How does Python know the values already stored in its memory?
If you take a look at Objects/longobject.c
, which implements the int
type for CPython, you will see that the numbers between -5 (NSMALLNEGINTS
) and 256 (NSMALLPOSINTS - 1
) are pre-allocated and cached. This is done to avoid the penalty of allocating multiple unnecessary objects for the most commonly used integers. This works because integers are immutable: you don't need multiple references to represent the same number.

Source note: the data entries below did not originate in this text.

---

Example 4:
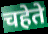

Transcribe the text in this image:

चहेते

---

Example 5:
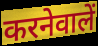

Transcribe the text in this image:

करनेवालें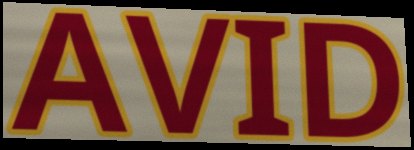
AVID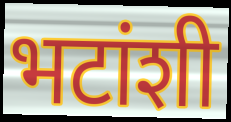
भटांशीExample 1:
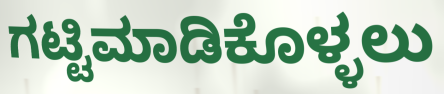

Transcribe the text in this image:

ಗಟ್ಟಿಮಾಡಿಕೊಳ್ಳಲು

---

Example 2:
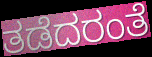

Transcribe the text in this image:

ತಡೆದರಂತೆ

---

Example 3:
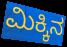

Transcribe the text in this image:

ಮಿಕ್ಕಿನ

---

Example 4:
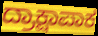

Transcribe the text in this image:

ದ್ರಾಕ್ಷಾಪಾಕ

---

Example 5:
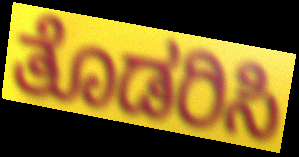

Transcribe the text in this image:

ತೊಡರಿಸಿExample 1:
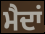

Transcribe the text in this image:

ਮੈਦਾਂ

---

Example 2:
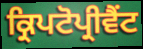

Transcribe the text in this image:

ਕ੍ਰਿਪਟੋਪ੍ਰੀਵੈਂਟ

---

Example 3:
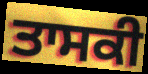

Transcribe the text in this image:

Python (CPython precisely) uses shared small integers to help quick access. Integers range from [-5, 256] already exists in memory, so if you check the address, they are the same. However, for larger integers, it's not true.
a = 100000
b = 100000
a is b # False
Wait, what? If you check the address of the numbers, you'll find something interesting:
a = 1
b = 1
id(a) # 4463034512
id(b) # 4463034512
a = 257
b = 257
id(a) # 4642585200
id(b) # 4642585712
It's called integer cache. You can read more about the integer cache here.

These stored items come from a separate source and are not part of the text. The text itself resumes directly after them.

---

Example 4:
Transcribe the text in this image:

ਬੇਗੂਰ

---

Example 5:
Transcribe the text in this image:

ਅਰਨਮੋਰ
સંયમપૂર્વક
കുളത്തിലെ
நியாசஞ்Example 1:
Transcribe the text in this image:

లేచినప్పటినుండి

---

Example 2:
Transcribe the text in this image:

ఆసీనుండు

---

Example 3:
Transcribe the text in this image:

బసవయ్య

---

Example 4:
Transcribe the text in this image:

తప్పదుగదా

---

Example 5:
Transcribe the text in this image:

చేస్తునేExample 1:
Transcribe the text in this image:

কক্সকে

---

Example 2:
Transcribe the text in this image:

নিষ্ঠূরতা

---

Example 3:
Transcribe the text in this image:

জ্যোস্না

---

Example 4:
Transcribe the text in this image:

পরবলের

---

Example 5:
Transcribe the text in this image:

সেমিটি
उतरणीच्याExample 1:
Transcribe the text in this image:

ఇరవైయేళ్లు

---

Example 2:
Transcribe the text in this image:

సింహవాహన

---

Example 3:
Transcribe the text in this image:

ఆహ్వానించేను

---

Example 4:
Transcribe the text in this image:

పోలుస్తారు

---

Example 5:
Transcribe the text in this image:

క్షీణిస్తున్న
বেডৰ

Thanks comments from @KlausD and @user2357112 mentioning, direct access on small integers will be using integer cache, while if you do calculations, though they might equals to a number in range [-5, 256], it's not a cached integer. e.g.

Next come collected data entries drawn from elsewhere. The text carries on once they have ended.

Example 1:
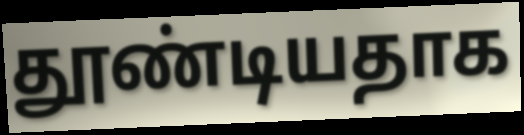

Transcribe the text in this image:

தூண்டியதாக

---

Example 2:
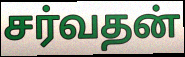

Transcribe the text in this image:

சர்வதன்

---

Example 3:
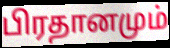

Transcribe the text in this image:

பிரதானமும்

pow(3, 47159012670, 47159012671) is 1 # False
pow(3, 47159012670, 47159012671) == 1 # True
“The current implementation keeps an array of integer objects for all integers between -5 and 256, when you create an int in that range you actually just get back a reference to the existing object.”
Why? Because small integers are more frequently used by loops. Using reference to existing objects instead of creating a new object saves an overhead.